Stories are driven by uncertainty. You keep reading to find out what is going to happen–and I think that’s true even when it’s a book that you’ve read before. Narrative tension is caused by the plausibility of undesired outcomes, and good writing paints a picture of what could happen, even when you know that it doesn’t.
Physical peril is relatively simple to define–the characters that you identify with are in danger of death, injury, and loss of what they hold dear. Moral peril is more complicated, it refers to the danger to a character’s sense of self–to her or his soul, if you will.
Heroic fiction tends to be Calvinist. There are good guys and bad guys, and the good guys are destined to be good, the bad guys destined to be bad. There is a risk that the good guys may fail, but if they die they die as heroes.
I prefer a more ambiguous cosmos. The most interesting protagonists, I feel, are those who face the risk not only of failing, but of turning from good guys into bad guys. This is not to say that I want the protagonist to choose evil, any more than I want the protagonist to fail to stop the doomsday device.
I don’t want the world to end. I want the world to be in danger and be saved. In the same way I don’t want to protagonists to lose their souls, but I want to know that they could. It is in the risking of something that its value is most keenly felt.

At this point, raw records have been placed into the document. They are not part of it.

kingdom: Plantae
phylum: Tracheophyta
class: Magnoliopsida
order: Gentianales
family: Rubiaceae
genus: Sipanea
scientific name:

What gives a story that sense of moral peril? There are likely as many ways to lose your soul as there are to lose your life, but I think the simplest ones come down to a conflict of ends and means. The classic conflict is when a character believes that the only way to achieve a goal that she knows is good (stopping the doomsday device) is to do something that she knows is bad (torturing a prisoner for information).
The road to Hell, it is said, is paved with good intentions. The best protagonists, in my opinion, are those who follow the very best of intentions down that dark road only to realize–almost but not quite too late–where they are heading.
The technical issues involved in constructing a narrative based on a creditable threat of damnation are another issue entirely. That’s another post that I will have to write another time.